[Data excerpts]
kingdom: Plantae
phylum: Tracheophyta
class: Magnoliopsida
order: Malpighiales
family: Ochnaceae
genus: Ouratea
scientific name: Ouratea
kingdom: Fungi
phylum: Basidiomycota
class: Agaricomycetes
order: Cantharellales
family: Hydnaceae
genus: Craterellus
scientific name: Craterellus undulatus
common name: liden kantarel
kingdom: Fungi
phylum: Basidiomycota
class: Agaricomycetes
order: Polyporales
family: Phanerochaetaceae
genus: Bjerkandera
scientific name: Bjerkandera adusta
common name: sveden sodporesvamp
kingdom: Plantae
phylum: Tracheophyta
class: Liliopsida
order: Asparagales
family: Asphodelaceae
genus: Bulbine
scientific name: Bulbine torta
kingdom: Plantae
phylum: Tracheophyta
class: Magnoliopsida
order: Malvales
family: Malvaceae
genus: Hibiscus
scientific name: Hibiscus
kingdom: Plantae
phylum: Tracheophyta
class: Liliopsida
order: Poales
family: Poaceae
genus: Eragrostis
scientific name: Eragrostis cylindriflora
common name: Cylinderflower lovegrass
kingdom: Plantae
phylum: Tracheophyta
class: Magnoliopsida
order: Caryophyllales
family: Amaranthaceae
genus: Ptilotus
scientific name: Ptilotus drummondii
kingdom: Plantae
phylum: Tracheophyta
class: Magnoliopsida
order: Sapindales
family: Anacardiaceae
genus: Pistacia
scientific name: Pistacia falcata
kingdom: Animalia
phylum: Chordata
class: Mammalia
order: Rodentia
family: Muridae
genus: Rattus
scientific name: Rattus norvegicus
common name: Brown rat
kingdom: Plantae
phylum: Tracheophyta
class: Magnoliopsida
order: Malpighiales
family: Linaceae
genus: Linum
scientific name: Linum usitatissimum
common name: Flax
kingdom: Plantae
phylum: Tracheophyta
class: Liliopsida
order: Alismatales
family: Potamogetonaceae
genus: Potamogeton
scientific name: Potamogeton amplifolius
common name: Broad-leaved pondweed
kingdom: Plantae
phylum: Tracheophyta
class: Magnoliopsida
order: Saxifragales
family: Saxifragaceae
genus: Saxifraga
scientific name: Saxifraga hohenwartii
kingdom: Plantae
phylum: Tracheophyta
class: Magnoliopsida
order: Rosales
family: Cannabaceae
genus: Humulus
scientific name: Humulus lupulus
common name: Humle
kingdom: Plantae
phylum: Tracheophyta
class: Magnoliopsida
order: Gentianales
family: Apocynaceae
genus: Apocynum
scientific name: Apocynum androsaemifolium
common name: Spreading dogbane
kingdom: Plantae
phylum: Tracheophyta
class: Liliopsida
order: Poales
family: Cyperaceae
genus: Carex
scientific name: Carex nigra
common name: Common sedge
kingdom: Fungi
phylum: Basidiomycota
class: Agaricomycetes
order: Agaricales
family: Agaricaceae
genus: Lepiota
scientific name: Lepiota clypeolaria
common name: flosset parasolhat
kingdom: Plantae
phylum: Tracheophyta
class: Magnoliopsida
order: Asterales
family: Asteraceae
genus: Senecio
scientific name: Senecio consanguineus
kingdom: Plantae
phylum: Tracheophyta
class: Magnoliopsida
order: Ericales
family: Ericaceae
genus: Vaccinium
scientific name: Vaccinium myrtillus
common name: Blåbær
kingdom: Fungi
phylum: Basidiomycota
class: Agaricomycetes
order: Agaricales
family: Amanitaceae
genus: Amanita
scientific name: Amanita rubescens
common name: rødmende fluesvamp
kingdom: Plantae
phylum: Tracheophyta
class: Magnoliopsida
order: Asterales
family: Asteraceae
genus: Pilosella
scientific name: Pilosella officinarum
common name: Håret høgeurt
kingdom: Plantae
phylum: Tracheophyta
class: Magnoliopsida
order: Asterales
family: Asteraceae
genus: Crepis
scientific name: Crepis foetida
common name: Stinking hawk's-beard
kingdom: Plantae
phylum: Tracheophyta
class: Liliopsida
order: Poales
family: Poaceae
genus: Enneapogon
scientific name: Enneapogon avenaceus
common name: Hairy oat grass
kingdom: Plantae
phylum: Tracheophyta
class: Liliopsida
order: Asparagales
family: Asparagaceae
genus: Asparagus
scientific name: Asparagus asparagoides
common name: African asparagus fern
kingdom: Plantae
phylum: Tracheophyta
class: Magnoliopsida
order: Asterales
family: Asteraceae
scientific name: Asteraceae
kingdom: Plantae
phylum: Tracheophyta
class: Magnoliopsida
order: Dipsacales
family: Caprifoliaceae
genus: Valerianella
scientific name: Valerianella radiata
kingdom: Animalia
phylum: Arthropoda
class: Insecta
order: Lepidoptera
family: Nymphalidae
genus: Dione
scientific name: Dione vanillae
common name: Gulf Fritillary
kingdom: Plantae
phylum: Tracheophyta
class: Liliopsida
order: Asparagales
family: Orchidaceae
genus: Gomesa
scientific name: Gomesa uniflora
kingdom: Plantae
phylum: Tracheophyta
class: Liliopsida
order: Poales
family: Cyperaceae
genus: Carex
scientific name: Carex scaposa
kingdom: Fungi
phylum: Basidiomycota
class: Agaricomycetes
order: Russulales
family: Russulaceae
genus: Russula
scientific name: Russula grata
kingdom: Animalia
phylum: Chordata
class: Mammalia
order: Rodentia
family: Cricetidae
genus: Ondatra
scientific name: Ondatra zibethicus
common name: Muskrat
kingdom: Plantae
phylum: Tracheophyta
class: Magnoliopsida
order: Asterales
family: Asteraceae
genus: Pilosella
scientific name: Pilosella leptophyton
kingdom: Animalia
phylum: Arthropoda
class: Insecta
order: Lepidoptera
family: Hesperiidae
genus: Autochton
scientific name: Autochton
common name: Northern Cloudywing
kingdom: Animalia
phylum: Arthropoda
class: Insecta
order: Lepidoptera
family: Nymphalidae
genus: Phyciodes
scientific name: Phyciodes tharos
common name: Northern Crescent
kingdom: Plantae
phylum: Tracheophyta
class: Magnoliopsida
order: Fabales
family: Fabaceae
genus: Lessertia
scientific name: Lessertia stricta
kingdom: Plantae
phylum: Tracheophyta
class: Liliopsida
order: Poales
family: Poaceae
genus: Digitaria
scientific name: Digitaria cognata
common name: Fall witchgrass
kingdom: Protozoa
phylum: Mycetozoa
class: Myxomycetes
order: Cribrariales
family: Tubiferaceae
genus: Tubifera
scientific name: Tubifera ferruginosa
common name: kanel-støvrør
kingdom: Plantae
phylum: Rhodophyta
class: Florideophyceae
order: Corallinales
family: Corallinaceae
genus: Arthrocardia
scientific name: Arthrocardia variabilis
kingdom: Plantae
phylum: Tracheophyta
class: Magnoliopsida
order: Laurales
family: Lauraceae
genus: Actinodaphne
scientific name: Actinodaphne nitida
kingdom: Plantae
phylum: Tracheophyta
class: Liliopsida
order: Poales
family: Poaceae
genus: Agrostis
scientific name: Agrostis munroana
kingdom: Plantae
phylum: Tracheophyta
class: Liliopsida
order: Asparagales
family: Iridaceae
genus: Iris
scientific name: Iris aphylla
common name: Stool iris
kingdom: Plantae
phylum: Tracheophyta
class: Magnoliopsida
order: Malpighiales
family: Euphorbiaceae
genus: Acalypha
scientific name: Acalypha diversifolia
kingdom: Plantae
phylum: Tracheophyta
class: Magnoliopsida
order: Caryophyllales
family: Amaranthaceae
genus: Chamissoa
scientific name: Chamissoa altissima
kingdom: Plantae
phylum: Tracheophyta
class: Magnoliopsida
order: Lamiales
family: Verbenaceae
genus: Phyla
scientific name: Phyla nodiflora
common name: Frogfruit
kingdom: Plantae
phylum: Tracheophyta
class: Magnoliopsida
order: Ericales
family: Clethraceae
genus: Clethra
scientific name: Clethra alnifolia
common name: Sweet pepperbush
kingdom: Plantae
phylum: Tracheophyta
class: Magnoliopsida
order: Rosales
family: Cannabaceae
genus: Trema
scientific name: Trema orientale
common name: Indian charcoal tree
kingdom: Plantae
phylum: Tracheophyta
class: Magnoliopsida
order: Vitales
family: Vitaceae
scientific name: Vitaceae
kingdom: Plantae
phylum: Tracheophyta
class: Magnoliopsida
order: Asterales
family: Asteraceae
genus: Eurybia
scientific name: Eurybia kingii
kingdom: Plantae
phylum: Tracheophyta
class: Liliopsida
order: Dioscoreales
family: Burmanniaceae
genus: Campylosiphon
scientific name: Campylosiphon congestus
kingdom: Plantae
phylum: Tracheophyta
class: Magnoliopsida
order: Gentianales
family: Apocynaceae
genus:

● Work to complete
Copy the following lines word for word, beginning at the line that contains "genus: Trema" and stopping after the line that contains "scientific name: Campylosiphon congestus".

● Solution below
genus: Trema
scientific name: Trema orientale
common name: Indian charcoal tree
kingdom: Plantae
phylum: Tracheophyta
class: Magnoliopsida
order: Vitales
family: Vitaceae
scientific name: Vitaceae
kingdom: Plantae
phylum: Tracheophyta
class: Magnoliopsida
order: Asterales
family: Asteraceae
genus: Eurybia
scientific name: Eurybia kingii
kingdom: Plantae
phylum: Tracheophyta
class: Liliopsida
order: Dioscoreales
family: Burmanniaceae
genus: Campylosiphon
scientific name: Campylosiphon congestus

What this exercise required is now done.